Aphorisms
Essays About

Fame

I instinctively envy celebrities with their adoring crowds until I remember how little I like to socialize, altering my route on walks to avoid passing long-winded neighbors. I would only have wanted to be a celebrity before cameras and television, when admirers knew your name but not your face, and you could pass among them incognito. Today's celebrities enjoy every luxury except solitude. Like fugitives, they cannot visit the grocery store without hiding in hats and sunglasses. Their fame grants them access to privileged places but bars them from common places. To know yourself seems impossible when everyone knows you. The true self is the unrehearsed self, but spontaneity hides from an audience. I pity presidents who must issue official responses immediately after tragedies, unable like laymen to have a private reaction. They cannot attend to how they feel on account of planning what they must say. Even on private retreats where the press are barred, the protagonists of future history books are seldom alone, for they violate their solitude with the thought of their posthumous biographers. In fixating on how their fans and critics see them, they evict themselves from the private residence of their soul, giving up inner knowledge for a stranger's view of the exterior.

Privacy is life's consolation prize for worldly insignificance. Whomever the public does not ignore, it enslaves. Fame is like a spice: a little flavors life, but a lot ruins it.

Success, by way of ambition, leads to failure. The more we achieve, the more we think we can achieve; our hopes rise exponentially in relation to our skill. Talented drama students, heartened by the cheers of local audiences, journey to Hollywood after high school, where everyone was a talented drama student, and there are only jobs as extras. The best baseball players in the minor league go to the major league, where they are the worst players. As air bubbles rise through water and dissolve in the atmosphere, the above average rise until they are average. As we ascend the ranks, our status falls.

Most of our successes are so modest as to better resemble failures. The ripples we make in society are detectable only by ourselves. Happily, we are masters at making the most of little. Our small feats appear huge through the microscope of our vanity. We plaster plaques and diplomas on our home office walls, a private shrine to self with one worshipper. We re-read to infinity newspaper clippings that quote us. We slip references to our latest achievements into conversations, as others are otherwise destined to ignorance of them. An internet search gets us giddy that five web pages—out of five hundred billion—mention our name.

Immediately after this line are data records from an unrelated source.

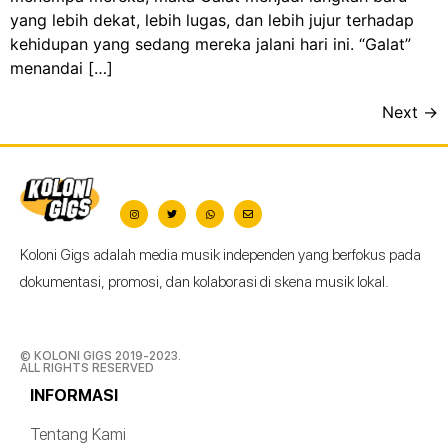
yang lebih dekat, lebih lugas, dan lebih jujur terhadap
kehidupan yang sedang mereka jalani hari ini. “Galat”
menandai […]
Next
→
Koloni Gigs adalah media musik independen yang berfokus pada
dokumentasi, promosi, dan kolaborasi di skena musik lokal.
© KOLONI GIGS 2019-2023.
ALL RIGHTS RESERVED
INFORMASI
Tentang Kami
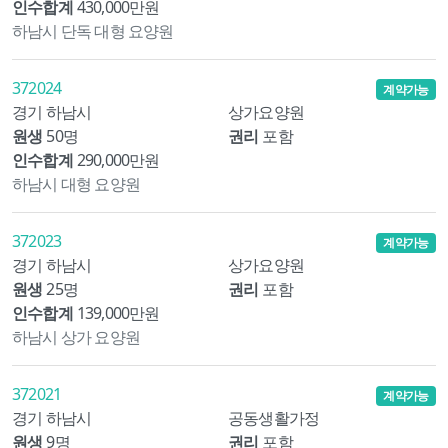
인수합계
430,000만원
하남시 단독 대형 요양원
372024
계약가능
경기 하남시
상가요양원
원생
50명
권리
포함
인수합계
290,000만원
하남시 대형 요양원
372023
계약가능
경기 하남시
상가요양원
원생
25명
권리
포함
인수합계
139,000만원
하남시 상가 요양원
372021
계약가능
경기 하남시
공동생활가정
원생
9명
권리
포함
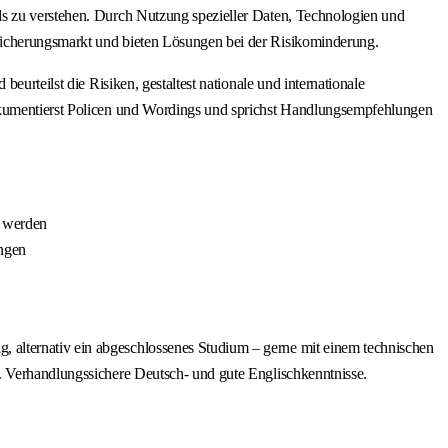
ds zu verstehen. Durch Nutzung spezieller Daten, Technologien und
sicherungsmarkt und bieten Lösungen bei der Risikominderung.
eurteilst die Risiken, gestaltest nationale und internationale
dokumentierst Policen und Wordings und sprichst Handlungsempfehlungen
n werden
ungen
 alternativ ein abgeschlossenes Studium – gerne mit einem technischen
. Verhandlungssichere Deutsch- und gute Englischkenntnisse.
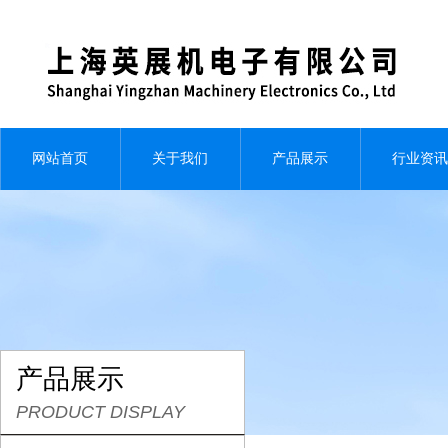
网站首页
关于我们
产品展示
行业资讯
产品展示
PRODUCT DISPLAY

The mind's hunger is not like the stomach's. The hungrier the stomach, the more it needs. The hungrier the mind, the less.

For a few days after we die, more people think of us simultaneously than ever did while we were living. Friends not seen for seven years drive seven hours for our funeral. Neighbors remember us to each other while raking their yards. Church ladies compliment our common qualities as rare virtues. Reading our name in newspapers, the whole town sighs for us over breakfast. In a week, the talk is moving on to other topics, and, being dead, we are powerless ever to call attention back to ourselves again.

Our names burn out like light bulbs, briefly flashing before going black.

Could I be any kind of celebrity, I would not be a politician. No celebrity can be admired by everyone, but most celebrities are merely ignored by non-admirers. A famous scientist bores and confuses the masses, who therefore pay no thought to famous scientists. Teenagers who do not like a pop star simply do not buy her albums. But whoever does not like a politician is likely to hate him, because what he produces are not albums but laws. Few can be indifferent toward someone whose actions reach into their lives. Political fame must send confusing signals to self-esteem. Does a president toast his ego that he was elected, or despair that polls show half the nation hates him?

It must grieve dead composers that their symphonies and concertos are regarded by the masses as perfectly suited for background music. The compositions worthiest of analysis go not only unanalyzed but almost unheard, merely filling awkward silence in elevators and waiting rooms, or setting a mood for sipping cocktails or making love. Subtlety and complexity in art sadly tend to undermine themselves. They cost more labor with less effect. They are hard to notice, in proportion as they are hard to create.